山頂広場や展望台は16年前と変わらず、抜群の展望を誇り、仁淀川沿いから太平洋まで見通すことができる。変わったことは、「ハイジのブランコ」が設置されていたこと。

大分県佐伯市のハイジのブランコは以前紹介したが、展望のいい箇所にある大型のブランコや手造りブランコを俗にこう呼ぶ。

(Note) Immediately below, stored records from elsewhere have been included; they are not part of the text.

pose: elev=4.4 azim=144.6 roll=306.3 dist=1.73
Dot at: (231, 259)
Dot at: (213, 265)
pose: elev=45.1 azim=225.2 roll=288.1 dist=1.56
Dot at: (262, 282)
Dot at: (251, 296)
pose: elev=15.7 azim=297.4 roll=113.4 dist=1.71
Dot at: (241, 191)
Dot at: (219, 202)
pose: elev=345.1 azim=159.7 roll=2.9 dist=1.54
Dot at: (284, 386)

隣に掛けられているロープの輪っかには、間違って首を掛けないように(そんな者はおらん)。

東方の第二展望所のあるさつき公園にも寄ってみた。ここにはこの16年の間に鯉のぼりやターザンロープの遊具等が設置された。今年のさつきの見頃は4月上旬だったようで、花は三輪ほどしか残ってなかった。

 

帰路は椙本神社には下りず、「仁淀川橋東詰」バス停の東に下りたが、登山口手前の階段横に、門のある二階建ての廃屋があった。流石に高齢になるとこの階段の上り下りはきついはず。

加茂山は旧伊野町屈指の景勝地であるため、「土佐の商売の神様」椙本神社参拝時は登ってみては如何か。尚、今回、加茂山に登る際、椙本神社の社務所に断って駐車場を利用させて貰ったが、土日なら少し離れるものの、役場の駐車場に駐車することもできる。

コースの概略図は椙本神社の駐車場入り口に設置されているが、ヤマケイの「高知県の山」(最新版は未確認)等を見て予習しても良い。今回のコースは山中各所に道標が完備されている。